Home/English Football, Product News and Reviews/Family: Life, Death and Football: A Year on the Frontline with a Proper Club

“The beautiful game at its best”

In a world of $50 million transfers and players making $100,000 a week, Millwall FC still represents the working class of England.

They embody the everyday struggles of their fans and the realities of real life.  Millwall is not a star-studded club of millionaires and WAGs, but rather a family of true footballers and fans.  Millwall fights for the little guy in a world where the big clubs in the big leagues get all the attention.  You won’t find Cristiano Ronaldo, Wayne Rooney, or even Michael Owen, but you will find footballers that have a special bond with their supporters.

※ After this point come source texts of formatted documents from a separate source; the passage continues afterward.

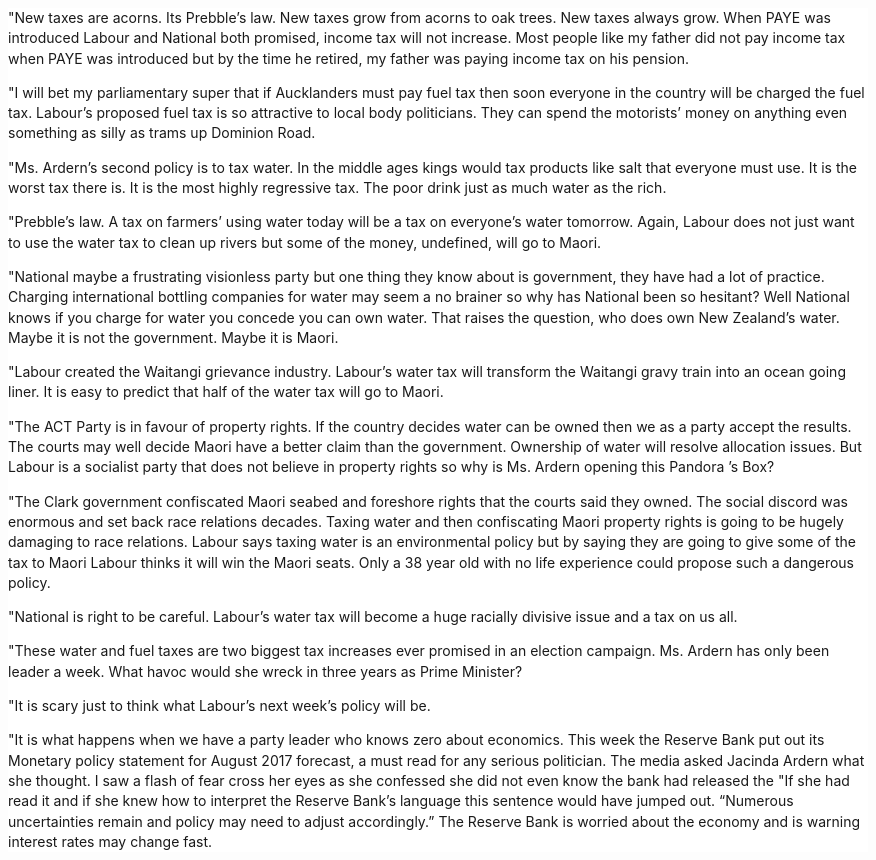 "New taxes are acorns. Its Prebble’s law. New taxes grow from acorns to oak trees. New taxes always grow. When PAYE was introduced Labour and National both promised, income tax will not increase. Most people like my father did not pay income tax when PAYE was introduced but by the time he retired, my father was paying income tax on his pension.

"I will bet my parliamentary super that if Aucklanders must pay fuel tax then soon everyone in the country will be charged the fuel tax. Labour’s proposed fuel tax is so attractive to local body politicians. They can spend the motorists’ money on anything even something as silly as trams up Dominion Road.

"Ms. Ardern’s second policy is to tax water. In the middle ages kings would tax products like salt that everyone must use. It is the worst tax there is. It is the most highly regressive tax. The poor drink just as much water as the rich.

"Prebble’s law. A tax on farmers’ using water today will be a tax on everyone’s water tomorrow. Again, Labour does not just want to use the water tax to clean up rivers but some of the money, undefined, will go to Maori.

"National maybe a frustrating visionless party but one thing they know about is government, they have had a lot of practice. Charging international bottling companies for water may seem a no brainer so why has National been so hesitant? Well National knows if you charge for water you concede you can own water. That raises the question, who does own New Zealand’s water. Maybe it is not the government. Maybe it is Maori.

"Labour created the Waitangi grievance industry. Labour’s water tax will transform the Waitangi gravy train into an ocean going liner. It is easy to predict that half of the water tax will go to Maori.

"The ACT Party is in favour of property rights. If the country decides water can be owned then we as a party accept the results. The courts may well decide Maori have a better claim than the government. Ownership of water will resolve allocation issues. But Labour is a socialist party that does not believe in property rights so why is Ms. Ardern opening this Pandora ’s Box?

"The Clark government confiscated Maori seabed and foreshore rights that the courts said they owned. The social discord was enormous and set back race relations decades. Taxing water and then confiscating Maori property rights is going to be hugely damaging to race relations. Labour says taxing water is an environmental policy but by saying they are going to give some of the tax to Maori Labour thinks it will win the Maori seats. Only a 38 year old with no life experience could propose such a dangerous policy.

"National is right to be careful. Labour’s water tax will become a huge racially divisive issue and a tax on us all.

"These water and fuel taxes are two biggest tax increases ever promised in an election campaign. Ms. Ardern has only been leader a week. What havoc would she wreck in three years as Prime Minister?

"It is scary just to think what Labour’s next week’s policy will be.

"It is what happens when we have a party leader who knows zero about economics. This week the Reserve Bank put out its Monetary policy statement for August 2017 forecast, a must read for any serious politician. The media asked Jacinda Ardern what she thought. I saw a flash of fear cross her eyes as she confessed she did not even know the bank had released the "If she had read it and if she knew how to interpret the Reserve Bank’s language this sentence would have jumped out. “Numerous uncertainties remain and policy may need to adjust accordingly.” The Reserve Bank is worried about the economy and is warning interest rates may change fast.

“We’re playing for people who hate their jobs, who’d love our lives.  Let’s give them something special.” This is a theme that every Millwall player lives by.  Players don’t just play for themselves; they play for their community and their fans.  The players don’t do it for a paycheck, but rather because they have a pure and burning passion for the beautiful game, a game that allows supporters to take a moment away from the real world and journey into a world where dreams can come true.

Yes, Millwall has been burdened by hooliganism and violence, but this is not something that truly defines the club.  In Family: Life, Death and Football: A Year on the Frontline with a Proper Club, Michael Calvin shows the reader that this club is simply misunderstood. He shows us more positives than negatives, more heroes than hooligans, and more dreams than disasters.

This book is a renewing journey.  You reconnect with the beautiful game as you remember there is footballing life outside the Premier League.

Some may say Millwall has fallen because of its unsavory reputation or its occasional violence, but it has risen in the minds of its fans. It is club that earned promotion even though the pundits thought there was no chance in hell that would ever happen.  It is a place where young players see if they have what it takes to be a pro and where veterans see if they have enough in the tank to keep being a pro.  It is a place of redemption amongst failures, courage amongst fear, and family above club.

Millwall is trying to move forward and move up.  They want to leave the nonsense behind and be a club the entire world would be proud of.  The funny thing is anyone that knows the true Milwall is already proud beyond belief.

This is a fantastic title, think Friday Night Lights for the beautiful game.